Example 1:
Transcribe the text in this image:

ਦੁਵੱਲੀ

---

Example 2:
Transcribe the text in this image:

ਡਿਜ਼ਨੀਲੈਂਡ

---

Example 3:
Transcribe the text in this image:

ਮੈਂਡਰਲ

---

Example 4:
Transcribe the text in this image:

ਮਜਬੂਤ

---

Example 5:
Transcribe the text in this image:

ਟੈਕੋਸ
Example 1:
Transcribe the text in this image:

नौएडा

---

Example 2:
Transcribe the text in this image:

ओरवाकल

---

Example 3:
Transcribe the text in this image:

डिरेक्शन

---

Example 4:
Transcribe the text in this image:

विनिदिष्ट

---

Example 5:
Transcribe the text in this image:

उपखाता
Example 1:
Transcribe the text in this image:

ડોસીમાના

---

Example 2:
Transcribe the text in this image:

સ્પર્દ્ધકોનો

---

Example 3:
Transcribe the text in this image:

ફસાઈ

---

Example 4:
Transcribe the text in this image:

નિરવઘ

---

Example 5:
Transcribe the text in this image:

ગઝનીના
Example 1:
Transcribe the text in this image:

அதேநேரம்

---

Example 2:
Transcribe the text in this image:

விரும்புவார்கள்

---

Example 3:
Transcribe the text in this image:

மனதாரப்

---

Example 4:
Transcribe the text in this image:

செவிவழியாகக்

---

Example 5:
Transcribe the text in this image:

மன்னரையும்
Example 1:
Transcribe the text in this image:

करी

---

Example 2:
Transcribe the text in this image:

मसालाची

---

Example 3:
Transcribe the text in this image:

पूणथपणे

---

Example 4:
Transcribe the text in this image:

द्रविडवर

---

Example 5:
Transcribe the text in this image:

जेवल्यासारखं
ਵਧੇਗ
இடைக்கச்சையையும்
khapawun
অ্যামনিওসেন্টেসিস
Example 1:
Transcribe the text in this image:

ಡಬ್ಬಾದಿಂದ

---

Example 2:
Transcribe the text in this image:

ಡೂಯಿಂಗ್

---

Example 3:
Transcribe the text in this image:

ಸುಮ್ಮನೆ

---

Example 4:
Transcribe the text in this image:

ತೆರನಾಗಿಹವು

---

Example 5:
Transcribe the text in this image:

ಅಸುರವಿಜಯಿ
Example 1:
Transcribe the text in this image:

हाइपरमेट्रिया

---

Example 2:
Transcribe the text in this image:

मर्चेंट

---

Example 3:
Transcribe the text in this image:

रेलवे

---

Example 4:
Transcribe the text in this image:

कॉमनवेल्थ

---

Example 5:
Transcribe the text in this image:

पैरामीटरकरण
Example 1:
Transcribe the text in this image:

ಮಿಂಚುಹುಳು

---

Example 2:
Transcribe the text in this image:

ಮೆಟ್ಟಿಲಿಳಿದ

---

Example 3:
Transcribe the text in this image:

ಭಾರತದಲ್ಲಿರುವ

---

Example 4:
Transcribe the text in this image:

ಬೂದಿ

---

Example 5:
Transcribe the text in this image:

What is being asked: Reproduce every line of the items above verbatim, from the first to the last, with no changes.

Complete answer:
Example 1:
Transcribe the text in this image:

ਦੁਵੱਲੀ

---

Example 2:
Transcribe the text in this image:

ਡਿਜ਼ਨੀਲੈਂਡ

---

Example 3:
Transcribe the text in this image:

ਮੈਂਡਰਲ

---

Example 4:
Transcribe the text in this image:

ਮਜਬੂਤ

---

Example 5:
Transcribe the text in this image:

ਟੈਕੋਸ
Example 1:
Transcribe the text in this image:

नौएडा

---

Example 2:
Transcribe the text in this image:

ओरवाकल

---

Example 3:
Transcribe the text in this image:

डिरेक्शन

---

Example 4:
Transcribe the text in this image:

विनिदिष्ट

---

Example 5:
Transcribe the text in this image:

उपखाता
Example 1:
Transcribe the text in this image:

ડોસીમાના

---

Example 2:
Transcribe the text in this image:

સ્પર્દ્ધકોનો

---

Example 3:
Transcribe the text in this image:

ફસાઈ

---

Example 4:
Transcribe the text in this image:

નિરવઘ

---

Example 5:
Transcribe the text in this image:

ગઝનીના
Example 1:
Transcribe the text in this image:

அதேநேரம்

---

Example 2:
Transcribe the text in this image:

விரும்புவார்கள்

---

Example 3:
Transcribe the text in this image:

மனதாரப்

---

Example 4:
Transcribe the text in this image:

செவிவழியாகக்

---

Example 5:
Transcribe the text in this image:

மன்னரையும்
Example 1:
Transcribe the text in this image:

करी

---

Example 2:
Transcribe the text in this image:

मसालाची

---

Example 3:
Transcribe the text in this image:

पूणथपणे

---

Example 4:
Transcribe the text in this image:

द्रविडवर

---

Example 5:
Transcribe the text in this image:

जेवल्यासारखं
ਵਧੇਗ
இடைக்கச்சையையும்
khapawun
অ্যামনিওসেন্টেসিস
Example 1:
Transcribe the text in this image:

ಡಬ್ಬಾದಿಂದ

---

Example 2:
Transcribe the text in this image:

ಡೂಯಿಂಗ್

---

Example 3:
Transcribe the text in this image:

ಸುಮ್ಮನೆ

---

Example 4:
Transcribe the text in this image:

ತೆರನಾಗಿಹವು

---

Example 5:
Transcribe the text in this image:

ಅಸುರವಿಜಯಿ
Example 1:
Transcribe the text in this image:

हाइपरमेट्रिया

---

Example 2:
Transcribe the text in this image:

मर्चेंट

---

Example 3:
Transcribe the text in this image:

रेलवे

---

Example 4:
Transcribe the text in this image:

कॉमनवेल्थ

---

Example 5:
Transcribe the text in this image:

पैरामीटरकरण
Example 1:
Transcribe the text in this image:

ಮಿಂಚುಹುಳು

---

Example 2:
Transcribe the text in this image:

ಮೆಟ್ಟಿಲಿಳಿದ

---

Example 3:
Transcribe the text in this image:

ಭಾರತದಲ್ಲಿರುವ

---

Example 4:
Transcribe the text in this image:

ಬೂದಿ

---

Example 5:
Transcribe the text in this image:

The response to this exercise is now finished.